And so that's what I have in mind as I write this review--which I may rewrite one day in the future, after I read the other novels in what could potentially be an incredible series. But whether this Homelanders series becomes another Great in the realm of YA/Teen really rather depends. It depends on how complex, both in terms of plot and thematic concerns, this series becomes.

Should The Homelanders fulfill the potential I sensed in the 3 hours in which I devoured it (we'll get there later), I'd rewrite this review in a heartbeat and give The Last Thing I Remembered a hearty 5-star. However--and I don't want to spoil anything--if Homelanders doesn't go to that level of depth that it could achieve, it'll get a 3-star for being a run-of-the-mill, America-rules-EveryoneElse-drools thriller. I'm not a fan of those whatsoever.

But since I haven't read the sequels, I'll tell you what I do know about The Last Thing I Remember.

1. It's ridiculously fast-paced. It took me 3 hours to read, but I was reading late at night and into the morning, where I was reading at 2/3rds if not half speed.

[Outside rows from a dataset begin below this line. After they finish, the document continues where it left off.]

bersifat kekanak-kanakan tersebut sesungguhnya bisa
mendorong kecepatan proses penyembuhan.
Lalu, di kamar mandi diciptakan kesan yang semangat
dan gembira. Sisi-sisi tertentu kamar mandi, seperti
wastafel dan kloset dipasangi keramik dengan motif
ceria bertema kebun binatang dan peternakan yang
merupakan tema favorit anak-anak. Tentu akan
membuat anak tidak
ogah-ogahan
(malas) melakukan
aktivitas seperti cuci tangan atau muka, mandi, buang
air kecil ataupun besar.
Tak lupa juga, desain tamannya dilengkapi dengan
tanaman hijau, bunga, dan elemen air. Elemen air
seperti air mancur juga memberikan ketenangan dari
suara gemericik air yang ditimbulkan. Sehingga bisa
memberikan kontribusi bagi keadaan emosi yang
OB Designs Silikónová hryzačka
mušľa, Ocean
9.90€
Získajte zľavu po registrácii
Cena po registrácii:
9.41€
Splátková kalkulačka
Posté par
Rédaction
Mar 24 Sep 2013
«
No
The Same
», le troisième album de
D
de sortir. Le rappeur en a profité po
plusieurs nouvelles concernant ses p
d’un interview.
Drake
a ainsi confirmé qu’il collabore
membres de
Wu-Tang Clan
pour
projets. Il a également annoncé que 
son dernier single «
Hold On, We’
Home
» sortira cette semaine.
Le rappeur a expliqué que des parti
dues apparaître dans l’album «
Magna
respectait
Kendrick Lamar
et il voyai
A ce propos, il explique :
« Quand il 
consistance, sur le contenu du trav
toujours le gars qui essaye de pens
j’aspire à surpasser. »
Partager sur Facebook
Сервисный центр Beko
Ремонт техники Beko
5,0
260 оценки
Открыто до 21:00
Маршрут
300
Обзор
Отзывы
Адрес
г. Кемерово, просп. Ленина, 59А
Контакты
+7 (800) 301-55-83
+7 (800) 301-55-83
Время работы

2. It's 100% kid-friendly over the age of, say, 10. No bad words, no suggestive language, the main character is a morally-grounded good student.

3. It was a lot of fun to read, part of its appeal. I found myself trying to think of all the reasons Charlie woke up in this chair. Aliens, wizards, alternate universes, ultracomplex conspiracies. It gets your imagination going, that's for sure.